Oleh karena itu untuk menjamin ketersediaan BBO serta dalam rangka mendukung kemandirian industri farmasi nasional, pemerintah telah mendorong penurunan nilai impor. Karena meskipun volume  BBO yang diimpor kecil, tapi memiliki nilai yang tinggi. 

Kementerian Perindustrian memproyeksi ketergantungan impor (BBO) industri farmasi nasional akan berkurang signifikan pada 2024 menjadi sekitar 74 persen. Sedangkan pada 2020 untuk impor BBO berkurang sebesar 2,72 persen menjadi sekitar 92 persen. 

Hal ini berkat peran dari anak perusahaan PT. Kimia Farma, Tbk yaitu PT. Kimia Farma Sungwoon Pharmacopia (KFSP) yang memproduksi beberapa BBO seperti Simvastatin (4,2 metrik ton), Atrovastatin (0,7 metrik ton), Clopidogrel (7,6 metrik ton), dan Entecavir (371 gram).

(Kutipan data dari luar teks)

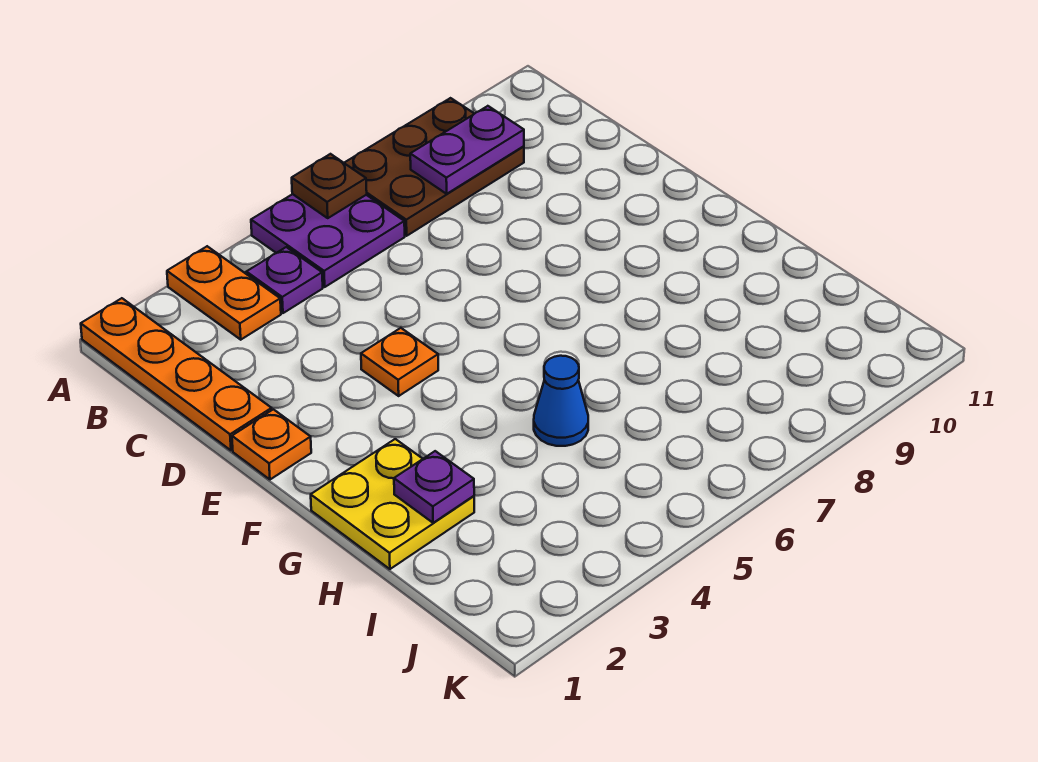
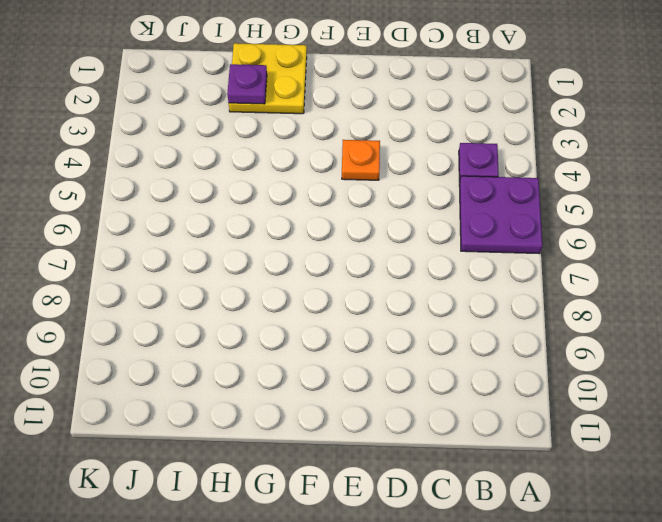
none -> orange plate A1:D1 level 1
none -> orange plate A3:B3 level 1
none -> brown plate A7:B9 level 1

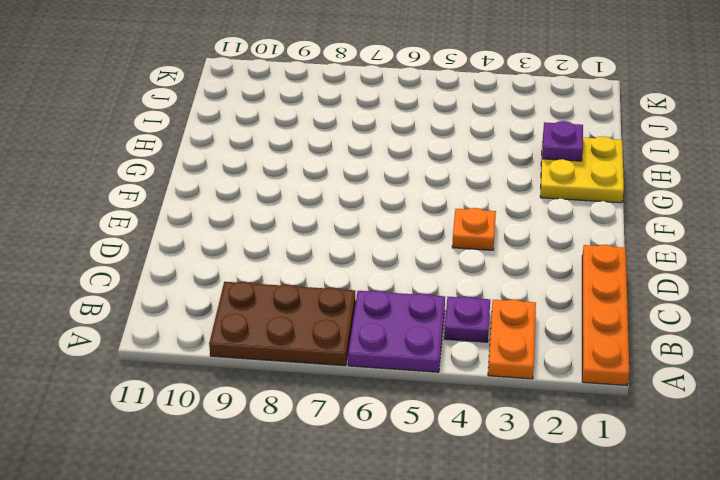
none -> orange plate E1 level 1
none -> blue cone H5 level 1
none -> brown plate A6 level 2

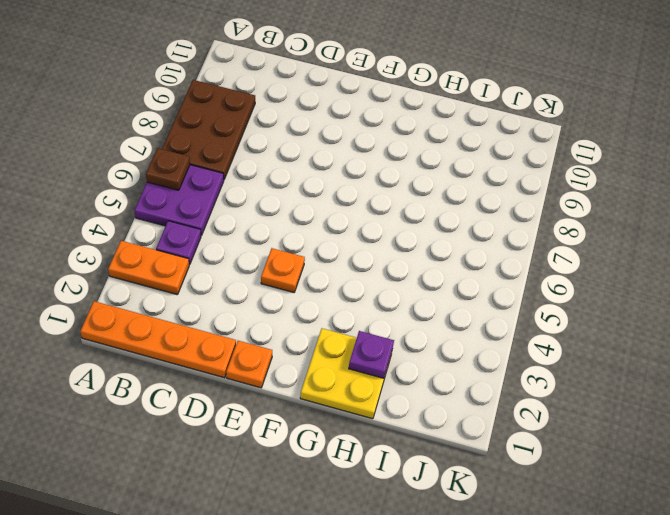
none -> blue cone H5 level 1
none -> purple plate B8:B9 level 2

Di sisi lain, industri farmasi sedang mengalami perubahan revolusioner di bidang manufaktur, dengan potensi untuk beralih  dari batch manufacturing ke continuous flow processing

Kemungkinan penerapan model bisnis farmasi baru ini di pasar negara berkembang akan membuka pintu bagi perubahan dramatis dalam manufaktur komersial regional. Kemajuan cloud computing, automation dan system unification, membuka jalan bagi produksi bahan farmasi aktif yang berkelanjutan dengan konektivitas digital terintegrasi.